The boss also discussed his side’s desire to win the competition for the first-time in the club’s history, reflected ruefully on last season’s knock-out stage elimination at the hands of Monaco and pointed out that the road to May’s final in Milan is a long one, requiring a lot of hard work along the way. He said:
If we missed one game last year, then it was our home game with Monaco. We were not patient enough and we wanted to make the difference in the first game. We know we have some way to put that right, that is a regret of the season last year. We know as well that we can show that we have learnt from that. This drive [to win the competition] is immense. It has never been done at Arsenal and we were very, very, very, close. On the other hand, I have been long enough in the job to know you have to be realistic and know that you have to put hard work in.
After both Manchester clubs lost their opening group stage games, English teams have been written off before the competition has even really begun, but I don’t agree to be honest. The likes of Barcelona, Real Madrid, Bayern Munich and last year’s beaten finalists Juventus, are undoubtedly top quality sides, but the only team from that quartet I’d really rather avoid on any run to the San Siro is Barca. Besides them though, I would fancy our chances against any side in Europe if we’re fully fit and on form.
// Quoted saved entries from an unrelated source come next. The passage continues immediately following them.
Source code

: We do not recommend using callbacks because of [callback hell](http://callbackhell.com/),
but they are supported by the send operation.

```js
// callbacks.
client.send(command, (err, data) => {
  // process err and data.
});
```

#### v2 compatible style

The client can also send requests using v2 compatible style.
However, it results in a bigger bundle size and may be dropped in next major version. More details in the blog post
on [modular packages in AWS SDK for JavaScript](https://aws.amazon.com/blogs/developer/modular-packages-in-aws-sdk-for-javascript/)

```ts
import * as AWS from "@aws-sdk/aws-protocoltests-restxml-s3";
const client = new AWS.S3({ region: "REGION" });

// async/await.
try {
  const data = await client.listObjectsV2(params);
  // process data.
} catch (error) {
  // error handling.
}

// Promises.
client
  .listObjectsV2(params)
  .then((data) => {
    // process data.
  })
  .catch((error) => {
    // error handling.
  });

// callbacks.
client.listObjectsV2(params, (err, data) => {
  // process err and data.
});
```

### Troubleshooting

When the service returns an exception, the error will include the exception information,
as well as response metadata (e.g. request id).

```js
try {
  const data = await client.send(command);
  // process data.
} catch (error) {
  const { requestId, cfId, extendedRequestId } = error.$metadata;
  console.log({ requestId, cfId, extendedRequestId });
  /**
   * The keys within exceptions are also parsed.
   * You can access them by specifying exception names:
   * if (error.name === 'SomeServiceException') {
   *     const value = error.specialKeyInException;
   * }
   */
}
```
After coming so, so close in Paris in 2006, getting to our second-ever Champions League Final ten years on would be more exciting than winning the Premier League for me. I appreciate many younger fans will not have savoured our most recent title wins in 1998, 2002 and 2004 and that’s probably why I’d be in a minority among many supporters in preferring continental success over domestic, but it’s about time we were crowned champions of Europe and a win tonight would obviously be a great way to kick-start our challenge this season.